Be Vewy, Vewy Quiet …

Waymond, I decided, was an idiot.

Yes, his name was Waymond, NOT Raymond. I figured his father was Elmer Fudd; that’s why he was such an idiot.

I was never a brilliant chess player, but I was okay. I learned some from my father. One day, when I was probably nine years old, I was being baby-sat by someone, and the man showed me a way to put someone in checkmate in four moves. It was pretty simple, provided the player didn’t know jack about the game. Once you do, of course, it’s an easy strategy to stop, but if you’ve never seen it before and don’t do something instinctively to stop the set-up, it looks amazing.

It’s easy to do; move the pawn out of the way so that the queen and the bishop on the other side of the king can be positioned diagonally in front of the other player’s king. When the time is right, move your queen in front of the opponent’s king and bang! Checkmate. If the king is moved to take the queen, the bishop you’ve positioned is there covering so the game is over.Like I said, it’s a simpleton’s trick, and it’s easy to stop. If you don’t know it’s coming, it looks like voodoo.

- PROVIDED INFORMATION -
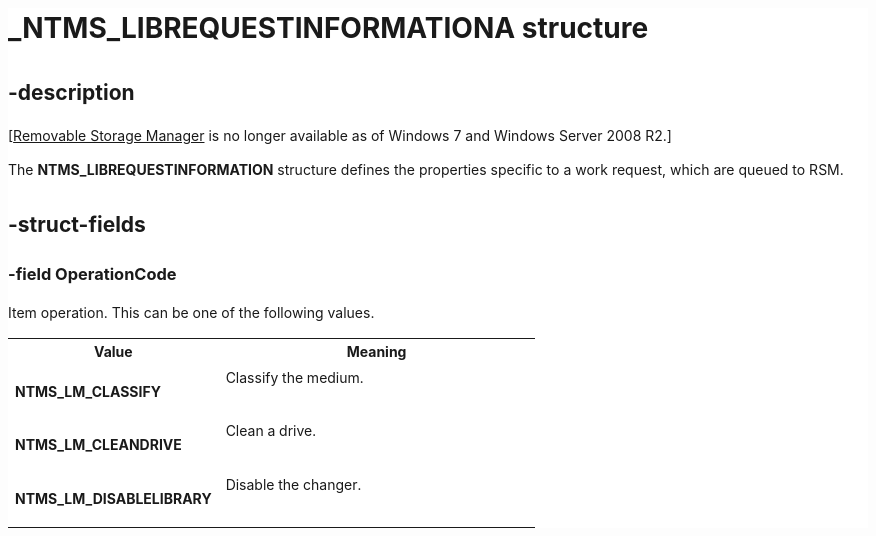 
# _NTMS_LIBREQUESTINFORMATIONA structure


## -description


<p class="CCE_Message">[<a href="https://msdn.microsoft.com/af7186f8-7921-48e3-a4fd-23259a6e9018">Removable Storage Manager</a> is no longer available as of Windows 7 and  Windows Server 2008 R2.]

The 
<b>NTMS_LIBREQUESTINFORMATION</b> structure defines the properties specific to a work request, which are queued to RSM.


## -struct-fields




### -field OperationCode

Item operation. This can be one of the following values. 



<table>
<tr>
<th>Value</th>
<th>Meaning</th>
</tr>
<tr>
<td width="40%"><a id="NTMS_LM_CLASSIFY"></a><a id="ntms_lm_classify"></a><dl>
<dt><b>NTMS_LM_CLASSIFY</b></dt>
</dl>
</td>
<td width="60%">
Classify the medium.

</td>
</tr>
<tr>
<td width="40%"><a id="NTMS_LM_CLEANDRIVE"></a><a id="ntms_lm_cleandrive"></a><dl>
<dt><b>NTMS_LM_CLEANDRIVE</b></dt>
</dl>
</td>
<td width="60%">
Clean a drive.

</td>
</tr>
<tr>
<td width="40%"><a id="NTMS_LM_DISABLELIBRARY"></a><a id="ntms_lm_disablelibrary"></a><dl>
<dt><b>NTMS_LM_DISABLELIBRARY</b></dt>
</dl>
</td>
<td width="60%">
Disable the changer.
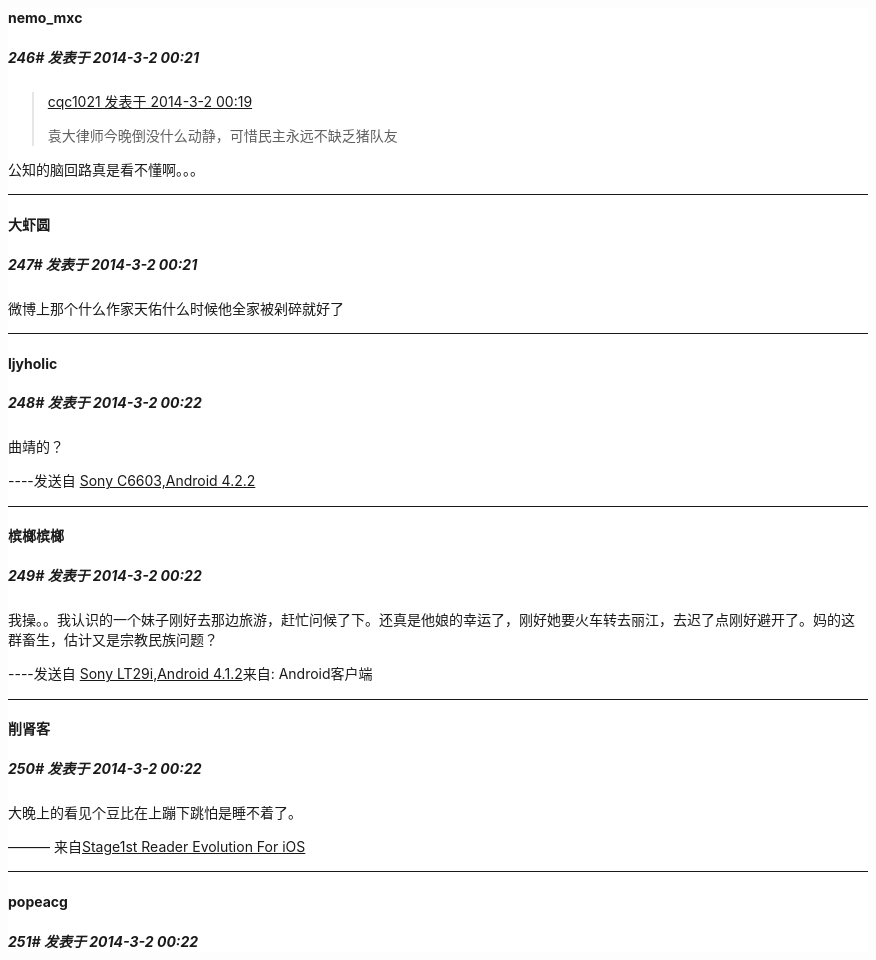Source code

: ####  nemo_mxc  
##### 246#       发表于 2014-3-2 00:21


<blockquote><a href="httphttps://bbs.saraba1st.com/2b/forum.php?mod=redirect&amp;goto=findpost&amp;pid=24650949&amp;ptid=1003195" target="_blank">cqc1021 发表于 2014-3-2 00:19</a>

袁大律师今晚倒没什么动静，可惜民主永远不缺乏猪队友</blockquote>
公知的脑回路真是看不懂啊。。。


-----

####  大虾圆  
##### 247#       发表于 2014-3-2 00:21


微博上那个什么作家天佑什么时候他全家被剁碎就好了


-----

####  ljyholic  
##### 248#       发表于 2014-3-2 00:22


曲靖的？


----发送自 [Sony C6603,Android 4.2.2](http://stage1.5j4m.com/?null)


-----

####  槟榔槟榔  
##### 249#       发表于 2014-3-2 00:22


我操。。我认识的一个妹子刚好去那边旅游，赶忙问候了下。还真是他娘的幸运了，刚好她要火车转去丽江，去迟了点刚好避开了。妈的这群畜生，估计又是宗教民族问题？


----发送自 [Sony LT29i,Android 4.1.2](http://stage1.5j4m.com)来自: Android客户端


-----

####  削肾客  
##### 250#       发表于 2014-3-2 00:22


大晚上的看见个豆比在上蹦下跳怕是睡不着了。

——— 来自[Stage1st Reader Evolution For iOS](http://itunes.apple.com/us/app/stage1st-reader/id509916119?mt=8)


-----

####  popeacg  
##### 251#       发表于 2014-3-2 00:22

- ACTIONS TO TAKE -
a) In the essay about Waymond and the four-move checkmate, why does the opponent's king capturing the queen fail to end the threat? Answer in one to three sentences.
b) Continue the essay about Waymond and the four-move checkmate, starting right after its last sentence.

- EXERCISE RESPONSES -
a) The bishop that was positioned earlier is covering the queen's square. So if the king moves to take the queen, the game is still over.

b)
So, when my dad came home that night with a guy he worked with at the M&M Mars plant in Cleveland, TN, I was introduced for the first and last time to Waymond, idiot extraordinaire.

He was a tall, dark-haired man with an accent so thick I found myself saying “huh?” almost every time he spoke. Poor bastard must have repeated himself about a hundred times over the course of the night. I couldn’t take my eyes off the tiny stump of bone that poked up through the stubbed off thumb on his right hand. I wanted for all the world to ask him how he lost the first segment of that digit, but I knew it’d be rude. I just couldn’t tear my stare from it for long. The flesh on that finger was drawn back from the bone, exposing about a quarter of an inch of the dark gray skeletal support like a barbequed pork rib.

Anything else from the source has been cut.